Improved access to judicial opinions.

This topic merits (and has received) considerable attention in its own right, but it is worth noting that the type of research described in this paper is significantly inhibited by the commercial control of the distribution of legal opinions. While the author was able to find a suitable corpus of legal materials for research purposes, the method described cannot be used for actual legal research without the availability of a comprehensive and current legal database. Furthermore, much of the time spent during implementation was devoted to parsing and resolving citations – work which unfortunately must be replicated by any researcher interested in analyzing the rich relationships between legal opinions encoded in the network of citation and co-citation. While projects such as CourtListener.com and the Free Law Project have made progress toward making this public domain information public, much work remains to be done. A complete solution to the commercial control of legal opinions would include the following requirements:

  1. Comprehensive, current coverage. So long as sites such as courtlistener.com have only partial coverage (measured both temporally and geographically), they cannot support the creation of innovative tools beyond the proof of concept stage.
  2. Bulk-downloadable. Courtlistener.com is laudable for allowing bulk downloads of its growing corpus of legal opinions, a feature that distinguishes it from the free availability of opinions on sites such as Google Scholar. Any solution to the general problem of public availability of legal data should allow complete programmatic access to the data to enable researchers and entrepreneurs to innovate on top of the dataset.
  3. Available for commercial and non-commercial use. Because the most useful innovations in legal research tools are likely to be motivated and backed by profit-seeking entrepreneurs and investors, these contributions will be accelerated by reducing the obstacles to entry for startups.
  4. Includes citation information. Finally, in order to leverage the connections between legal opinions, which are integral to the common law system, it must be possible to resolve these links using publicly available information. Currently, while many courts publish their opinions online, because they are not annotated with their reporter location, it is not possible to analyze these opinions as part of a broader network. The straightforward solution to this problem, going forward, is to abandon the system of citing to hard-bound “reporters,” publish each opinion with a Uniform Resource Identifier (URI), and cite to the same. Just as the text of legal opinions is public-domain, so are the connections between those opinions. The latter cannot be unlocked for the public, however, so long as the method of identifying opinions is mediated through a proprietary publishing system.

VII. Conclusion

Analyzing the pattern of quotations from one opinion to another provides, at a minimum, an easy-to-automate method of identifying the key passages contained within an opinion. This result may provide the basis for further innovation on improved tools for legal researchers as well as a cost-effective replacement for headnotes for legal research startups. The methods described in this paper are simple and were implemented in a few weeks by an amateur programmer. To the extent they are novel, they highlight how much innovation remains to be done in the area of legal research – innovation which would be vastly accelerated by providing researchers and entrepreneurs with unrestricted access to the law.

 

[1] http://www.lawprop.co/. This site is publicly available as of June 2015, but may be taken down in the future.

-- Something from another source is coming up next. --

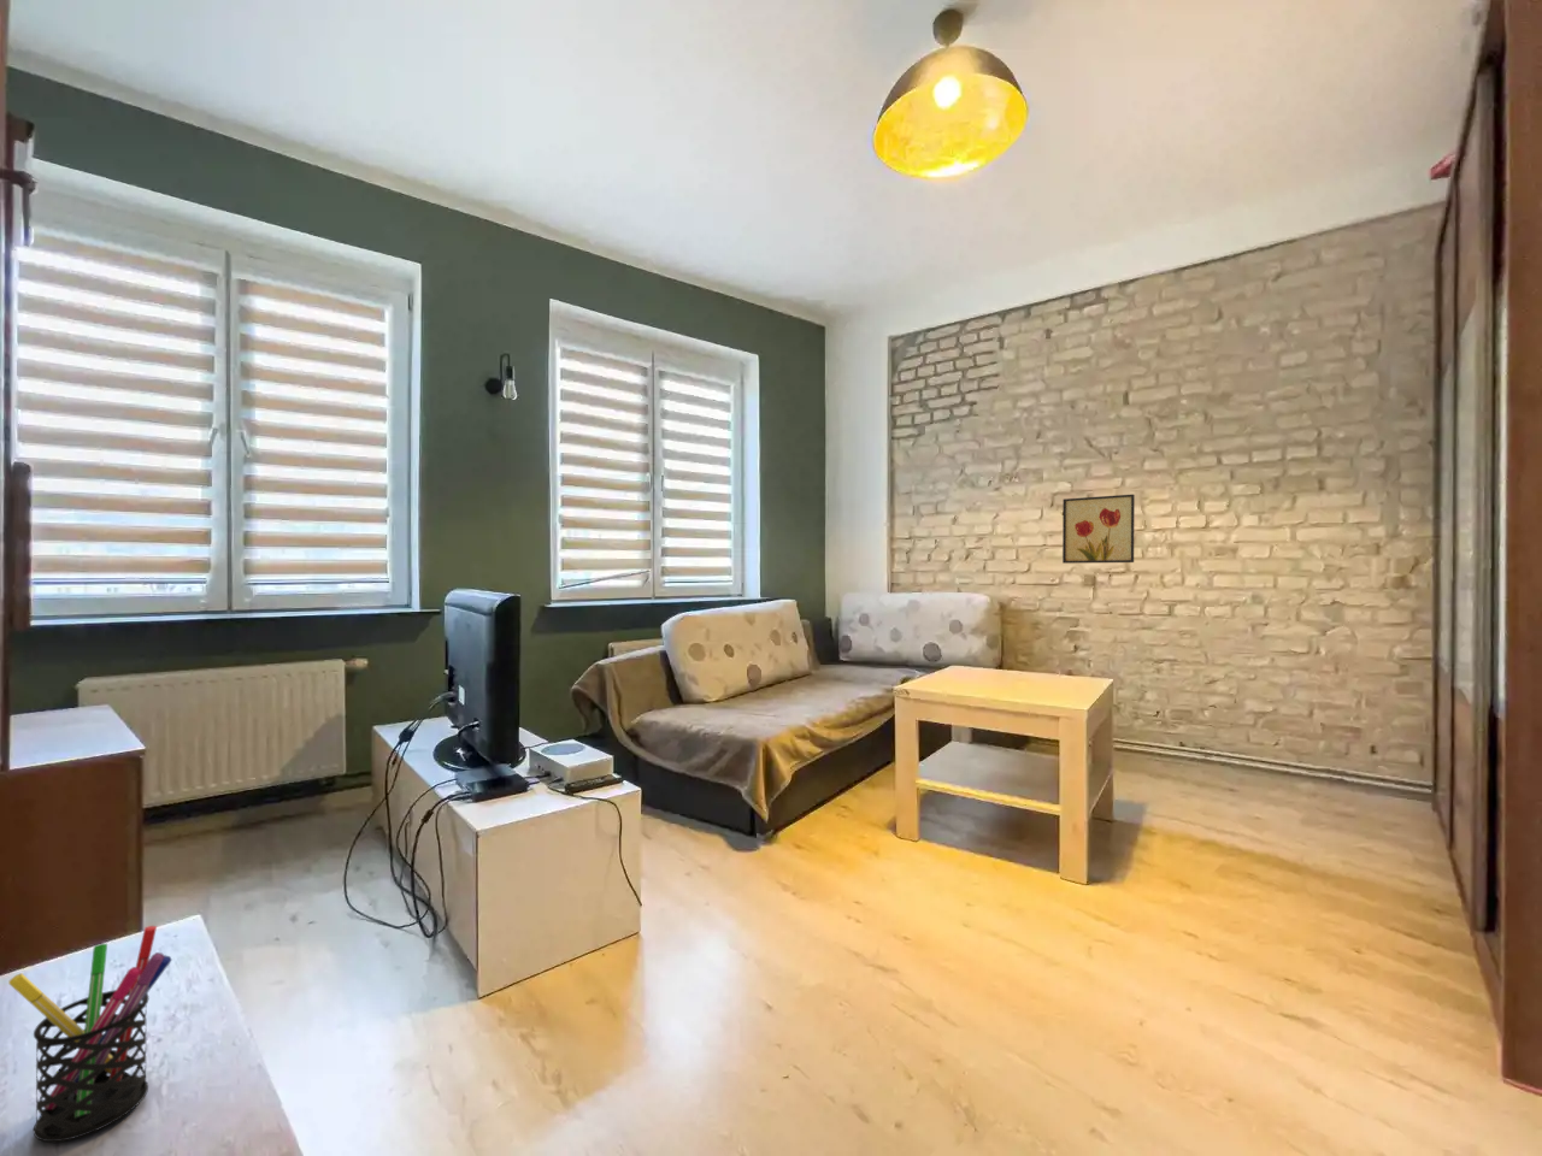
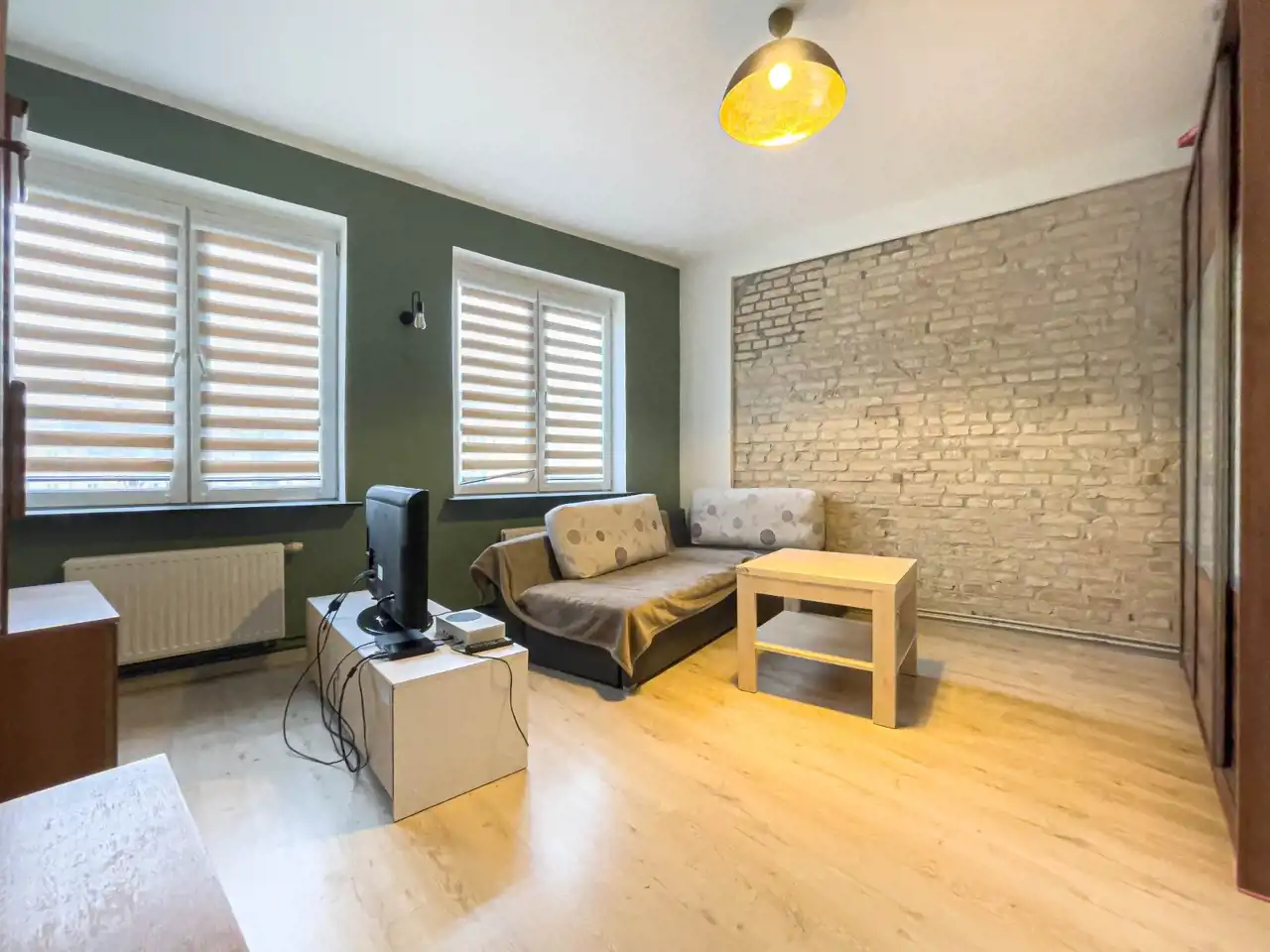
- pen holder [7,925,174,1143]
- wall art [1061,494,1136,565]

[2] This idea was inspired by Pablo Arredondo’s project at http://www.wellsettled.com/.

[3] B. Gipp and J. Beel. Citation Proximity Analysis (CPA) – A new approach for identifying related work based on Co-Citation Analysis. In B. Larsen and J. Leta, editors, Proceedings of the 12th International Conference on Scientometrics and Informetrics (ISSI’09), volume 2, pages 571–575, Rio de Janeiro (Brazil), July 2009. International Society for Scientometrics and Informetrics. ISSN 2175-1935.